» DESCRIPTION OF THE TASK
Each entry is to be retyped without alteration, and no picture is to be included.

--- DATA SUPPLIED ---

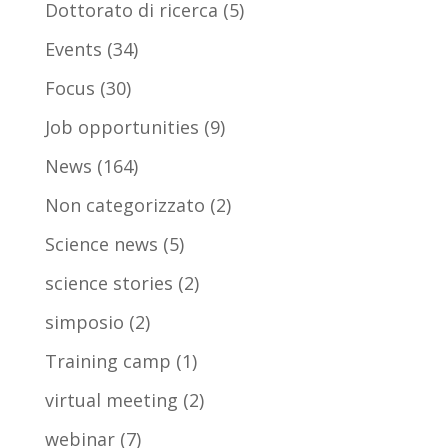
Dottorato di ricerca
(5)
Events
(34)
Focus
(30)
Job opportunities
(9)
News
(164)
Non categorizzato
(2)
Science news
(5)
science stories
(2)
simposio
(2)
Training camp
(1)
virtual meeting
(2)
webinar
(7)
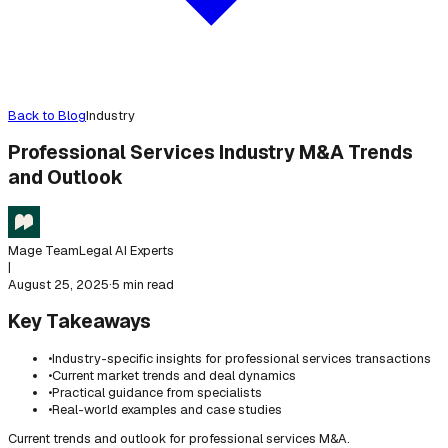
Back to Blog
Industry
Professional Services Industry M&A Trends
and Outlook
Mage Team
Legal AI Experts
|
August 25, 2025
·
5 min read
Key Takeaways
•
Industry-specific insights for professional services transactions
•
Current market trends and deal dynamics
•
Practical guidance from specialists
•
Real-world examples and case studies
Current trends and outlook for professional services M&A.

---

» SOLUTION
Dottorato di ricerca
(5)
Events
(34)
Focus
(30)
Job opportunities
(9)
News
(164)
Non categorizzato
(2)
Science news
(5)
science stories
(2)
simposio
(2)
Training camp
(1)
virtual meeting
(2)
webinar
(7)
Back to Blog
Industry
Professional Services Industry M&A Trends
and Outlook
Mage Team
Legal AI Experts
|
August 25, 2025
·
5 min read
Key Takeaways
•
Industry-specific insights for professional services transactions
•
Current market trends and deal dynamics
•
Practical guidance from specialists
•
Real-world examples and case studies
Current trends and outlook for professional services M&A.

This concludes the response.